Bronwen studied at Birmingham School of Jewellery gaining both a BA and an MA in Silversmithing and Jewellery. Since leaving in 1996 she has been making her metalwork inventions and range of jewellery from her workshop in Hereford. Inspiration for her pieces comes from comedy, mechanical components, symbols, text and more recently her children Eva and Fred where everything is a little more ‘rose tinted’. Words and narrative play an essential role in the thought process and co nstruction of the pieces; one word or phrase can spark off a whole range of ideas. The processes and techniques that she uses include etching, press-forming, patination, stamping, embossing and soldering. She works in both precious and non-precious metals and enjoys the diversity that gives her in her making practice. Bronwen aims to produce pieces that can be handled or worn on a daily basis. Each piece has a unique character that is further developed through the personality of the owner.

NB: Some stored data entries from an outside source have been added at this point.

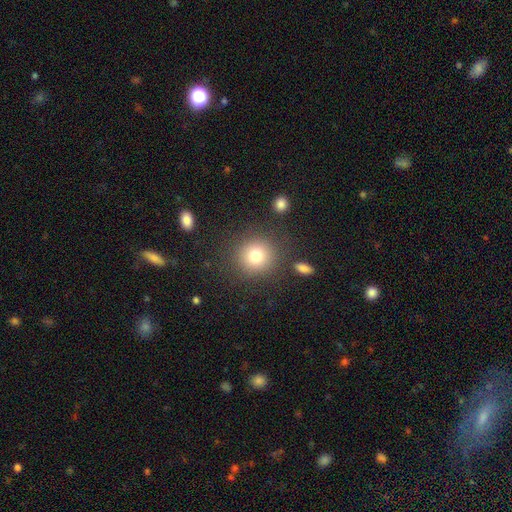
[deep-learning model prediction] Smooth or featured?
  - smooth: 79% *
  - star or artifact: 12%
  - featured or disk: 9%
How rounded?
  - round: 91% *
  - in between: 8%
  - cigar-shaped: 1%
Merging?
  - none: 84% *
  - minor disturbance: 8%
  - major disturbance: 4%
  - merger: 4%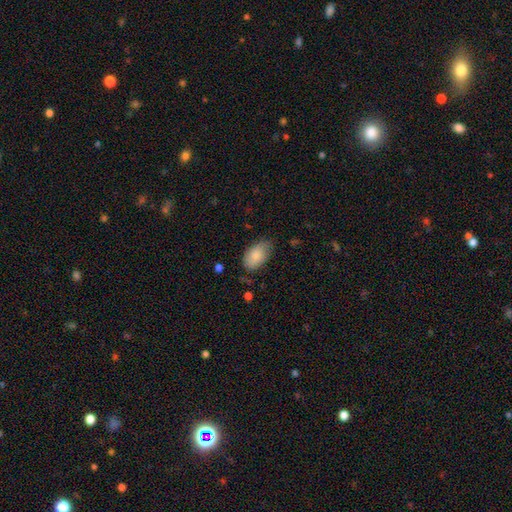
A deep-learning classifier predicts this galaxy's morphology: The model was most divided on "merging": none: 71%, minor disturbance: 23%, major disturbance: 4%, merger: 1%. More confident: how rounded — in between (93%); smooth or featured — smooth (84%).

Deborah creates jewellery in-between craft and art. By combining porcelain with metal, she associates with traditional metal artisanship to introduce the novelty of seeing a porcelain piece as jewellery. Her work is carefully made by hand, therefore every piece is unique. The making of her jewellery is curated through a sequence of material processing and intricate handcraft techniques. The work shows the temperature from the materials and the maker’s hands. Her works are inspired by repetition, transformation, time and the minutiae that surround her. For her, jewellery is a wearable art piece that captures personal significance. Her Beneath collection challenges the tradition of colourful gemstones in fine jewellery by her subtle reimagining of pieces in white porcelain.
Louis Jane Wiseman
Lois is a Scottish jewellery designer based in Glasgow. Having grown up in the North East of Scotland, Lois draws inspiration from the scenic coasts and quaint harbours for which the area is famous. Her aim is to create fun, colourful jewellery in non-precious and precious metals. Lois’ main interest lies within the contemporary enamel field where she uses a combination of wet process and powder enamels on steel. Her love for blending traditional techniques, such as enamel and industrial processes such as welding, allow her to merge vibrant steel components and wire. This creates interesting 3 dimensional forms initially inspired by lobster creels piled up at harbours. Over time the edges of the steel will begin to rust, echoing the patina that naturally occurs when objects are exposed to a marine environment.